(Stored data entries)
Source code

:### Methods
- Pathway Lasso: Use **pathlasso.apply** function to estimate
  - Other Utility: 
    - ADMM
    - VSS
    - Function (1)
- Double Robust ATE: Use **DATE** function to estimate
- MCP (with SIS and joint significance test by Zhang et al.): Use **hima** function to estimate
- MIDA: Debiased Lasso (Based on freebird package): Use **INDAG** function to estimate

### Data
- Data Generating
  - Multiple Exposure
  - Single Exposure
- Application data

To-do item:
Say how many lines in the data above contain the string "Lasso", and give no other output.

Expected output:
2